Woman’s pension cut after she refuses to get public services card
Pensioner in her 70s, who is owed €13,000, asks department to prove card is mandatory
An example of the new public services card. Photograph: Bryan O’Brien/The Irish Times
A woman in her 70s has not been paid her State pension for 18 months because she refused to register for a public services card.
As a result, she is owed some €13,000.
The woman, who did not wish to be named, told The Irish Times she felt “bullied” following several letters from the Department of Social Protection inviting her to register.
Many public bodies have increasingly been using the card to validate people’s identities for the purposes of delivering services. About 2.75 million have been issued to date but Ministers have insisted the card is not “compulsory”.
However, civil rights groups have described it as a “national identity card by the back door”.
The woman had told officials that she would get the card if they could show her it was “mandatory” but nothing had been produced to show her that this was the case.
She said when she first learned that she was entitled to a non-contributory pension of €166 per week, as well as her contributory pension, officials had called to her house to verify her details, including her marriage certificate.
However, the department cut the non-contributory pension off when she refused to register for the card. She went through an appeals process in efforts to restore the weekly payment but her appeal was declined.
She said she had also been told she would not be entitled to back payments of the amount owed, even if she registered at this point. The pension amounts to more than €13,000 for about 80 weeks of non-payment.

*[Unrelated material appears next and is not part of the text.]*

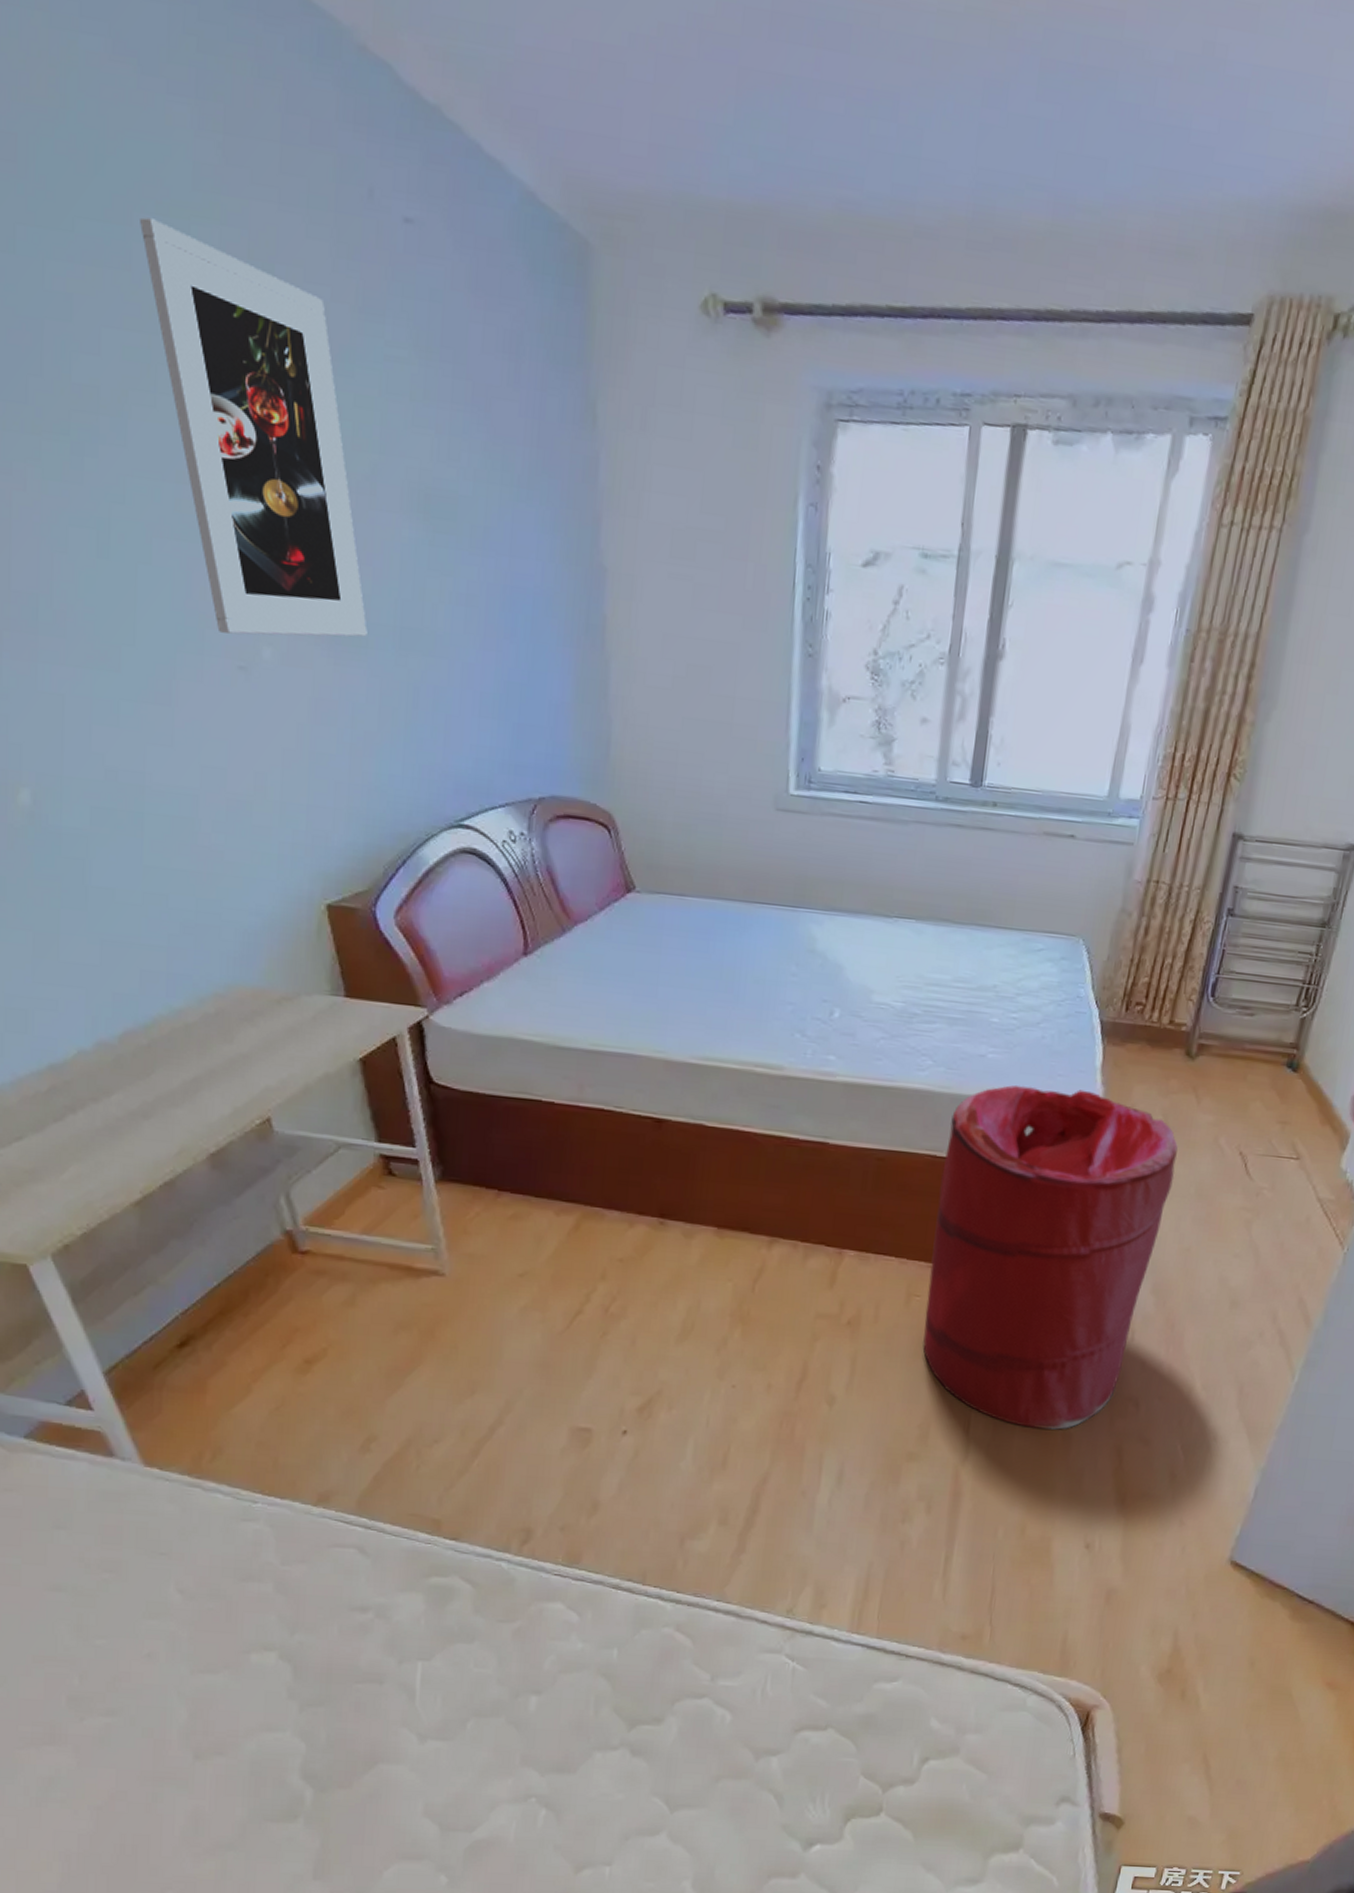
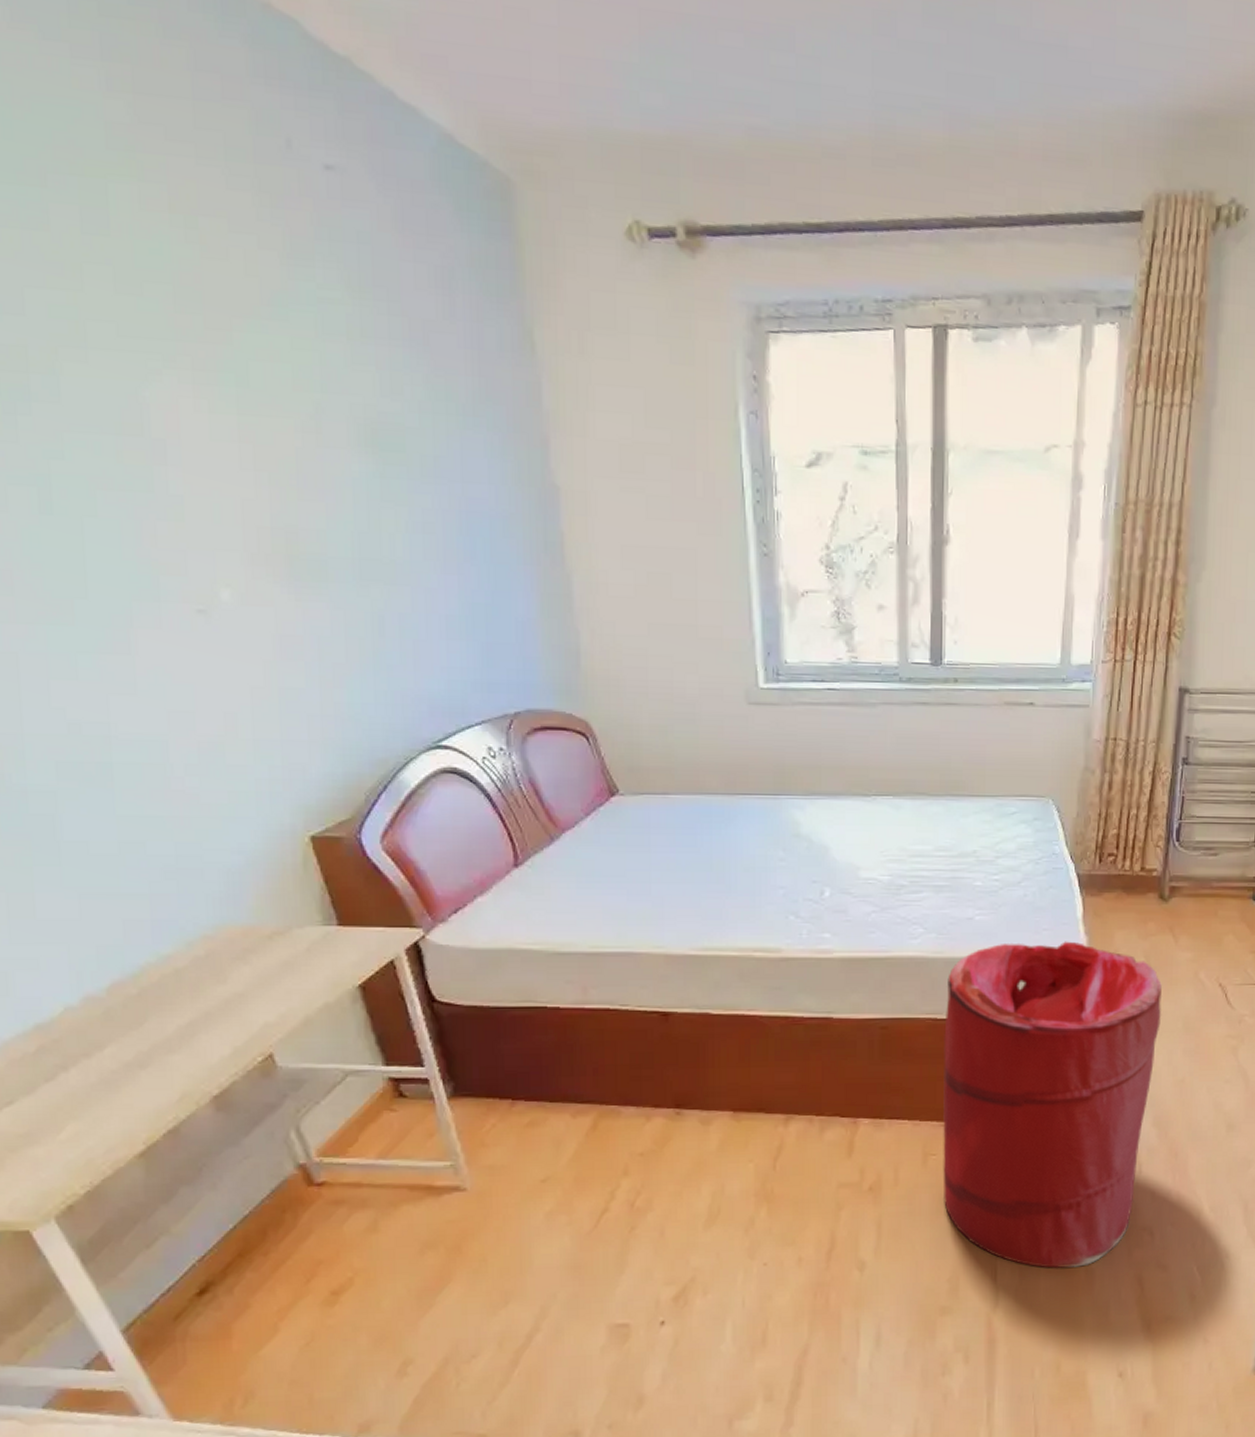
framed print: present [140,217,368,637] -> none [55,178,326,579]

She has recently contacted Minister for Social Protection Regina Doherty to look into her case. The Minister’s constituency office said it could not discuss an individual case.
Asked whether the card was now mandatory, the Department of Social Protection said welfare legislation required a person “to satisfy the minister as to their identity and allows disqualification from receipt of a benefit in the event that it is not done”.
It was not possible for a person to satisfy the minister as to his or her identity without being registered in a process which “results in them being issued with a public services card”. The registration process is known as ‘SAFE 2’.
“The Department of Social Protection makes it clear to customers in receipt of social welfare payments that they do need to register to SAFE 2 to access, or continue to access, a social welfare entitlement,” the department said.
It said the majority accepted “the importance of, and need for, the robust SAFE 2 identify verification process when in receipt of a social welfare entitlement”.
“The decision to suspend or stop a payment is never made lightly. However, where a customer does not “satisfy the Minister in relation to identity as required” as per the legislative requirements outlined above, a payment can be stopped or suspended.”
It said the appeals office operated independently of the department.
The department said it did not collect data on the number of individuals who had had payments suspended or stopped by reason of failing to complete the registration process. It was a matter for each public body how it implemented the SAFE 2 standard for services.
In March last year, the card became a requirement for all first-time passport applicants. It was introduced as a requirement for applicants for citizenship in September 2016 and as a requirement for driver theory test applicants last June.
It will shortly be required for all passport and driving licence applications.
The total cost of the public services card project will have reached about €60 million by the end of 2017.
The Government willget a 5 per cent discount on the contract if more than three million cards are produced by the end of this year.